İslamcılık ve post-İslamcılık ve modernizm ve milliyetçilik
CUMARTESİ YAZILARI
Geçenlerde tesadüfen elime bir kitap geçti. CHP’de siyaset yapan bir akademisyenin kaleminden sosyoloji, siyaset bilimi ve psikanaliz kuramlarına referanslarla örülmüş ilginç bir “siyasal İslamcılık” eleştirisiyle karşılaştım. (Fethi Açıkel, “Kutsal Mazlumluktan Makyevalist Despotizme”, İletişim, 2023)
Yazarın bazı konulardaki görüşlerine itirazımı kayda geçirerek söyleyeceğim: “Biz nerede hata yaptık” diye düşünen (eğer varsa) AK Partili arkadaşların veya kendilerini (hâlâ) İslamcı olarak adlandıran aydınların burada ileri sürülen eleştirilere şöyle bir göz atmalarında fayda olabilir.

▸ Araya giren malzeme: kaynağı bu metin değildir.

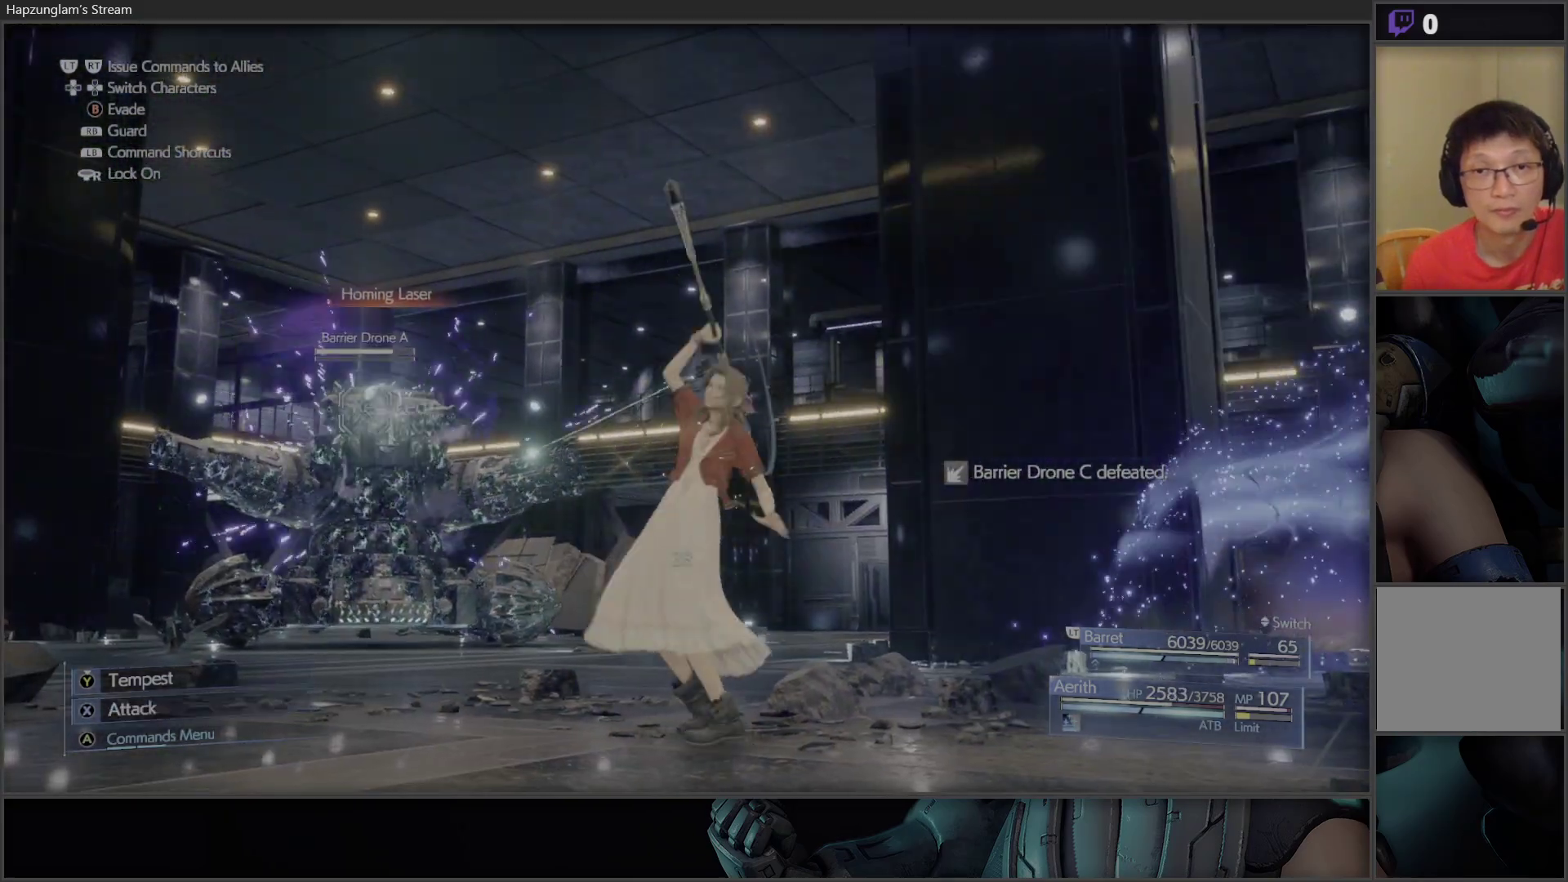
{"buttons": ["R3"], "left_stick": "down", "right_stick": "center", "events": [[133, "right_stick", "down-left"], [333, "right_stick", "center"], [483, "R3", "down"]]}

Kitaptaki bazı görüşlere itirazlarıma gelince… Seküler, muhafazakar, milliyetçi gibi tanımların siyasi hareketler için veya düşünce akımları için kullanılması anlamlı olabilir. Ancak toplum kesimlerini bu isimler altında “birbirinden bağımsız antiteler” gibi kategorize etmek doğru olmasa gerek. Ülkede farklı “toplum kesimleri” var, farklı toplumlar değil.
İkinci eleştirim şu: Yazar, bir sosyolog olması itibarıyla Türk düşünce tarihini yeterince inceleyemediğinden olacak, Meşrutiyet devri İslamcılık düşüncesinin “modernist” niteliğinin farkında görünmüyor ve bu fikir akımını muhafazakar bir tepki olarak değerlendiriyor. Bu vahim bir hata.
Bu yüzden de temelleri ilk olarak Genç Osmanlılar hareketi üyelerince atılmış olan Meşrutiyet İslamcılığı ile bugün İslamcılık adı verilen sosyokültürel cereyan arasındaki ilişki yalnızca isim benzerliğinden ibaret olduğu halde mesela Cemaleddin Afgani ile Necip Fazıl’ı aynı kategoride sayıyor yazar. Mehmet Akif ile II. Abdülhamid’i aynı fikir akımının mensupları olarak anıyor hatta.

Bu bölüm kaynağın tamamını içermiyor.